### TEXTO FORNECIDO
O Livro: suporte de poder, empoderamento e medo
- Jussara Prates
- 23 de abr.
- 4 min de leitura
Jussara Prates

É impressionante como boas provocações podem nos levar para diferentes direções. Um livro, uma conversa, um filme, uma carta, uma fotografia, uma obra de arte... elementos que podem abrir caminhos sinuosos, diferentes, interessantes e ainda pouco percorridos. Estimulam pesquisas e direcionam novas abordagens, nos tirando da sombra da engessada armadura da “grande história” mundial.
Em diferentes períodos da história ocorreram fatos que ganharam maior notoriedade, por estarem relacionados a grandes e poderosos personagens, quase sempre líderes políticos, religiosos ou porque provocaram impactos (positivos ou negativos) que marcaram uma geração ou época.
Neste contexto, é claro que os períodos das grandes guerras marcaram e marcarão para sempre a humanidade.

### AÇÕES A REALIZAR
[A] Responda com base no texto sobre o livro:
(i) Quem assina o texto?
(ii) Qual é o tempo de leitura indicado?
(iii) Quais períodos marcaram e marcarão para sempre a humanidade?
[B] Prossiga com o texto sobre o livro a partir da última frase apresentada.
Não é preciso consultar as linhas para nada.

Linhas do conjunto de dados
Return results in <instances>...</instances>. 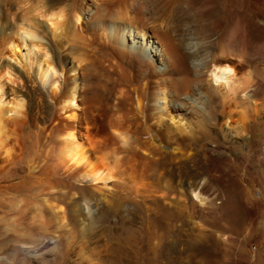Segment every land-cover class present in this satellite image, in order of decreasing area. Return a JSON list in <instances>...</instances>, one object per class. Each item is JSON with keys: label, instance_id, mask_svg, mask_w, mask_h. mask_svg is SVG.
Segmentation results:
<instances>
[{"label": "bare ground", "instance_id": "bare-ground-1", "mask_svg": "<svg viewBox=\"0 0 264 264\" xmlns=\"http://www.w3.org/2000/svg\"><path fill=\"white\" fill-rule=\"evenodd\" d=\"M202 2L195 0L166 1L168 7L186 8L184 12L188 15L190 14L187 8L191 7L196 20L205 19L206 22L204 23L207 25L205 29L211 28L212 32L206 37L197 35L195 32H188L185 35L187 37V49L192 55L190 64L199 70L197 73L198 80H194L195 83L193 81V84L189 83L184 79L183 82H180L188 91L169 93L164 89L165 87L156 89L153 104L156 108L153 113V120L158 134L156 135L158 136L156 144L151 139V141L132 140L128 135L130 119H121V117L110 119L108 126L102 131L106 135L104 141L102 139L96 141L97 138L94 137L96 132L93 131L92 127L84 125L80 112L84 109L82 104L90 95L98 96L99 91L91 80L98 67L94 63H84L85 58L81 52L86 42L89 41H86L87 34L85 33L88 31V27L85 26L87 12L81 0H0V166L4 163L8 165L23 163V159L15 161L14 157H11L9 148L11 141H17L19 138L17 131L24 126L27 108L25 99L16 89L13 88V96L10 98L8 83L22 82L24 72L29 77L36 75L42 86L47 88L57 109L67 112V119H69V122L65 123L59 132L57 131L53 137L51 136L52 138L50 137L51 133L48 136L38 135L36 140H33V145L36 144L38 148L37 157L28 160L31 174H36L39 179H42L43 170H46L44 174H50V177L60 175V170L64 171L63 177L61 180L59 179L58 183L63 191L53 193L55 199L61 198V195L74 200L85 199L84 195H88L86 183H90L93 192L105 195V200L109 204L107 209L99 212L100 214L95 217L94 221L107 220L110 212L113 211V207L118 206L122 200L111 195H145L139 187L135 191L129 192L125 190L126 188L122 189L123 187L120 185L123 179L120 172H116V167H119L120 161L123 159L121 154L126 153L127 155L124 154L126 157L143 159L155 176V181L159 185L158 189L156 188V195L159 196L155 197L154 200L152 199L151 202L155 201L154 205L157 206L155 212L153 211L156 215L169 217L175 208L181 215L180 200L184 194L191 193L199 199V205L196 203L197 209L194 212V217L196 224L201 227L197 225V229L194 231L192 229L189 239L182 238L180 255L186 252L187 245L194 244L200 236L212 234L213 231L210 230V227L212 229L214 225H220L219 210L216 206L219 189L211 179L205 178L206 176L202 178L198 172H193L189 168L188 161L194 162L197 159V154L199 155L201 152L210 153V150L213 149V147L208 148L207 146L200 147L199 144L208 135L206 126L214 118L211 115L213 111H217V116L221 119V123L218 125V134L226 140L239 138L247 144V152L244 153L247 154L248 158L254 155L263 161L264 118L259 116L264 112V68H258L260 67L258 64L264 60V52L250 51V44L244 36H241L244 27L240 30H237L238 27H232L233 30H230L231 33L225 37L222 45L219 44L221 40L215 42L214 30L219 27L223 16L216 9L207 11L208 6L205 5L207 2L204 4ZM155 3L157 4V2ZM117 5L118 0H102V3H98L91 26L95 33L94 40L108 48L113 46V54L121 56L122 59L130 56L132 60L146 63L148 58L145 55L148 51L155 53L154 56L156 57L159 56L153 39L154 37L157 38L155 33L150 34L146 28L133 30V27L126 26V23H122L125 20V15L116 9ZM108 21L111 22V25L105 23ZM238 31L239 34H237ZM125 35L127 42H125ZM163 36L170 41L171 52L174 51L177 54L178 45L169 30H166ZM127 43L129 44L128 48L125 47ZM57 48L62 50V57L56 54ZM136 48H140V50ZM220 48V54H216ZM176 54L172 57H176L174 59L177 64H185V58H182V54L179 53L177 56ZM109 59L112 58L109 57ZM59 63L63 65V70L69 74L68 79H62L63 73H60L58 69ZM254 67L257 75L256 81H254L256 78L252 79L250 72V68ZM105 69L109 72L115 70L110 63L105 65ZM242 70H245L246 73L240 76L239 71ZM84 73L90 77L87 79ZM154 85L156 88L160 87L158 83ZM161 85L163 86V84ZM145 90L137 95L139 116L135 117L134 120L142 124L143 131L146 129L151 131V128L147 126L148 116L146 114V100L150 96ZM241 93L242 96H240ZM219 106L222 107L220 111ZM254 114L256 117H253ZM109 127L112 132L108 129ZM52 131L55 129L53 128ZM47 137H50L52 142ZM46 139L50 141L49 144ZM104 142L117 146L118 153L116 152L115 161L111 157L115 164H112L113 162L105 155H102L103 158L97 159L96 153L99 154ZM49 145L52 147L54 145L56 150L53 152L52 149L51 151L47 149ZM51 152L54 156L53 160L56 158L58 161L55 162L56 165L48 163L51 161L49 159L52 158ZM43 160L46 162L42 163ZM76 180L81 182V186L75 182ZM116 185H120L122 188L113 191L112 189H116L114 187ZM53 189L55 190V188ZM150 193L151 191L146 194L153 195ZM175 195L179 196L175 197ZM243 195H247L244 199L255 202L262 198L263 193L258 184H250L248 188H245ZM177 198H180L179 202ZM46 201L49 202V200ZM120 205L122 204L120 203ZM47 206L59 214V227L71 226L72 216L70 213H63V206L57 208L51 202ZM136 214L134 213L132 217L133 222L137 220ZM81 215L83 214L81 213ZM80 225L78 235L74 233L71 235L67 232L63 234L66 239L67 253L69 257H74L87 264H93L95 260L106 256L107 251L98 247V234L96 232L91 234L88 231V223L83 221ZM156 230L147 231V248L149 251L144 257L145 261L154 262L157 258L166 260L171 250V247L165 245V234H157ZM123 231V242L131 243L135 247L134 245L141 237L138 228L125 226ZM224 235L227 237L226 232L220 233L219 236L222 238ZM46 243L48 241H41V239L34 242V244H41L42 246ZM53 250L54 248L44 250L42 258L47 261L51 260ZM111 253L109 254L111 255ZM137 255L139 254L137 253ZM60 256L62 257L61 254ZM65 257L68 258L67 255Z\"/></svg>", "mask_w": 264, "mask_h": 264}, {"label": "rangeland", "instance_id": "rangeland-1", "mask_svg": "<svg viewBox=\"0 0 264 264\" xmlns=\"http://www.w3.org/2000/svg\"><path fill=\"white\" fill-rule=\"evenodd\" d=\"M166 1L164 0L163 3V0H118L116 9L125 15V20L122 23H126L125 25L128 27H133V30L146 28L150 34L155 33L157 36L153 39L159 56L156 57L154 56L155 53L148 51L145 55L148 62L143 61L142 63L139 60H132L130 56L122 59L121 56L113 54V46L108 48L94 40L95 33L91 28L93 16L97 12L98 3H102V0H81L87 12L85 26L88 27V31L85 33L88 36H86V41L89 40L81 49V52L83 58H85L84 63H94L98 67L99 71L94 72L95 75L91 80L95 83L99 92L98 96L93 97L90 95L83 102L84 109L80 112L84 125L92 127L93 131L96 132L94 136L97 138L96 141L106 140V135L102 131L108 126V121L121 117V119H130L128 122V135L132 140H152L157 144L156 139L158 136L156 135L158 134L153 120V113L156 110L153 105L156 89L165 87L164 89L169 93H181L182 91H188L186 87L182 86L181 81L186 80L189 83H192V81L195 83L198 80L197 73L199 70L193 68L190 64L192 55L187 49V37L185 35L188 32H195L197 35L206 37L212 32V29H205L207 27L204 23L206 22L205 19L202 21L196 20L191 7L187 8L190 14L188 15L184 12L186 8L168 7ZM195 1H203V4L207 2L205 4L206 7H209H207V11L216 9L223 16L219 27L214 30L216 34L215 42L221 40L219 44L222 45L225 37H228L233 30L232 27H238L237 30L244 27L241 36L247 39L251 47L250 51L264 52V0ZM155 2L160 4L157 5ZM105 23L111 25L110 21ZM166 30H169V33L175 38L178 45L177 51L182 54L183 59L185 58V64L178 65L175 61L176 57H172L176 53L171 52L170 41L163 36ZM237 34H239V31ZM102 40L105 39L102 38ZM125 42H127V36ZM125 47L128 48L129 44H125ZM136 49L140 50V48ZM220 51L221 48L216 54H220ZM178 52L177 54H179ZM56 54L62 57V50L57 48ZM108 56L112 59H109ZM109 63L114 66L115 70L109 72L105 69V65ZM258 65L260 66L258 68H264V60ZM62 66L59 63L58 69L60 73H63L62 79L65 80V78H69V74L63 70ZM250 72L252 73V79L256 78L254 80L256 81L255 67L250 68ZM239 73L242 76L243 73L245 75L246 71L242 70ZM35 76L33 75V78L29 77L24 72V82L8 83L10 98L13 96V88L16 89L25 99L27 110L24 126L17 131L19 138L17 141L12 140L9 148L11 157H14L15 161L23 159V163L18 164L19 166L5 163L0 166V264H87L68 256L66 239L63 236L66 232L71 235L73 233L78 235L81 228L80 224L83 221L88 223L87 228L91 234L95 232L98 234V247L107 251L106 256L104 255L95 260L93 264H264V159L263 161L259 160L254 155L248 158L247 154L244 153L247 152L245 142H242L239 138H230L231 141L230 139L226 140L218 134V125H220L221 119L217 116V111L211 112L214 118L206 126L208 135L205 140L199 143L200 147L207 146L208 148L213 147V149L210 150V153L201 152L199 155L197 154V159L194 162L188 161V165L193 172H198L202 178L206 176L205 178L211 179L214 185L218 187L219 194L216 197V206L219 210L220 225H214L212 229L210 227V230L213 231L212 234L200 236L194 244L187 245L186 252L180 255L182 238L189 239L192 229L194 231L199 226V224H196L194 217L199 199L194 194H184L181 200L177 198L178 202L179 200L181 202V215L177 208L171 211L169 217L156 215L154 212L157 206L154 205L155 201H151L159 196L156 195L159 185L143 159L126 157L124 156L126 153H122L121 158L123 159L120 161L119 167H116V172H120L123 179L120 185L123 188L116 185L114 186L116 189L113 188L112 190L121 187L132 192L139 187L145 195H111L112 197L116 196L117 199L118 197L122 199L120 200L122 205L119 206V203L118 206H114L109 218L96 221L97 223L94 221L95 217L107 209L109 204L105 200V195L93 192L90 183L85 182L88 187V195H84L85 199L78 198L74 200L65 195L55 199V195L52 194L63 191L58 183L63 177L62 173L64 171L60 170V175L50 177V174H44L46 170H43L42 179H39L36 174H31L28 160L35 159L38 150L36 144L33 145V140H36L38 135L48 136L50 133V137H53L57 131L59 132L60 128L64 127L65 123L69 122L67 112L57 109L55 102L49 96L47 88H44L38 77ZM84 76L87 79L90 77L85 73ZM155 83H158L160 87L156 88ZM122 89L123 91H121ZM141 90H145L150 96L146 100V114L148 116L147 126L151 128V131H147V129L143 131L142 124L134 120L135 117L139 116L137 95L142 92ZM121 92L123 93L121 94ZM242 95L241 93L240 96ZM218 109L220 111L222 107L219 106ZM253 117H256V115L254 114ZM259 117L264 118V112ZM53 128L55 131H52ZM108 129L112 132L110 127ZM50 137H47V139L52 142V137ZM262 138L264 143V135ZM188 142L186 143L188 144ZM116 147L114 144L104 142L99 154L96 153L97 159L103 158L102 155H105V157L108 156L107 158L111 162L115 161L118 153ZM47 149L50 151L52 149L53 152L56 150L54 145L53 147L49 145ZM50 154L52 158L49 159L51 161L48 163L56 165L57 159L53 160L52 152ZM45 162L46 160H43L42 163ZM112 164H115V162ZM75 182L81 186L80 181L76 180ZM250 184H258L261 187L262 200L257 199L253 202L244 199L247 196L243 195L244 190ZM148 190L153 195H147ZM178 196L175 195V197ZM46 200L54 203L57 208L63 206V213L71 214V226L68 225L64 228L58 226L59 214L53 212L54 210L47 206L49 202ZM115 208L118 211H115L117 210ZM62 211L60 210V213ZM134 213H137L135 222L132 221ZM145 214L148 215L145 216ZM146 217L148 218L146 219ZM125 226H133L141 232V237L134 245L135 247L131 243L123 242ZM68 227L70 228L68 229ZM150 229L151 231L157 229V234H165V245L171 247L166 260L157 258L154 262L145 261L144 257L149 251L146 235ZM225 232L227 237L224 235L221 238L220 233ZM45 237L46 239H44ZM40 239L41 241H48V243L43 246L34 244L36 240ZM50 248H54L53 258L47 261L42 258V254L44 250L47 251ZM61 249H63V253ZM63 254L67 255L68 258Z\"/></svg>", "mask_w": 264, "mask_h": 264}]
</instances>
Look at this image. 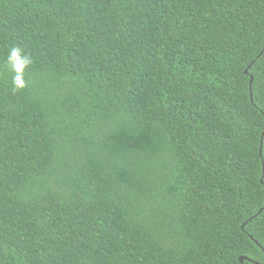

### RESPOSTAS
[A]
(i) Jussara Prates.
(ii) 4 minutos.
(iii) Os períodos das grandes guerras.

[B]
Fazendo um recorte no contexto da Segunda Guerra e saindo das linhas da “história oficial”, encontra-se um período de alta complexidade ainda pouco pesquisado e explorado. As mudanças tecnológicas, de comunicação, na cultura alimentar, o desmantelamento de redes de relacionamentos entre comunidades, o medo, as fugas, a educação, a cultura e a produção de produtos culturais, a indústria nas suas diversas formas de existência e rede de produção, a violência e tantos outros aspectos que permeavam o cotidiano naquele período. Já se perguntou:
- Afinal, como foi estar e viver naquele contexto?
- Depende. Poderia ouvir como resposta. Depende de quem eras, se homem, mulher, criança, jovem, idoso ou idosa, etnia e em que território vivia, de que comunidade fazia parte.
Todo processo histórico é vivido e posteriormente estudado sob diversas e diferentes perspectivas e o contexto da Segunda Guerra foi além da complexidade. E, não se pode perder de vista o aspecto trágico e as profundas marcas que a Segunda Guerra deixou na humanidade. Conforme o historiador Éric Hobsbawn, (1995, p.58), “A catástrofe humana desencadeada pela Segunda Guerra Mundial é quase certamente a maior na história humana. O aspecto não menos importante dessa catástrofe é que a humanidade aprendeu a viver num mundo em que a matança, a tortura e o exílio em massa se tornaram experiências do dia a dia que não mais notamos.”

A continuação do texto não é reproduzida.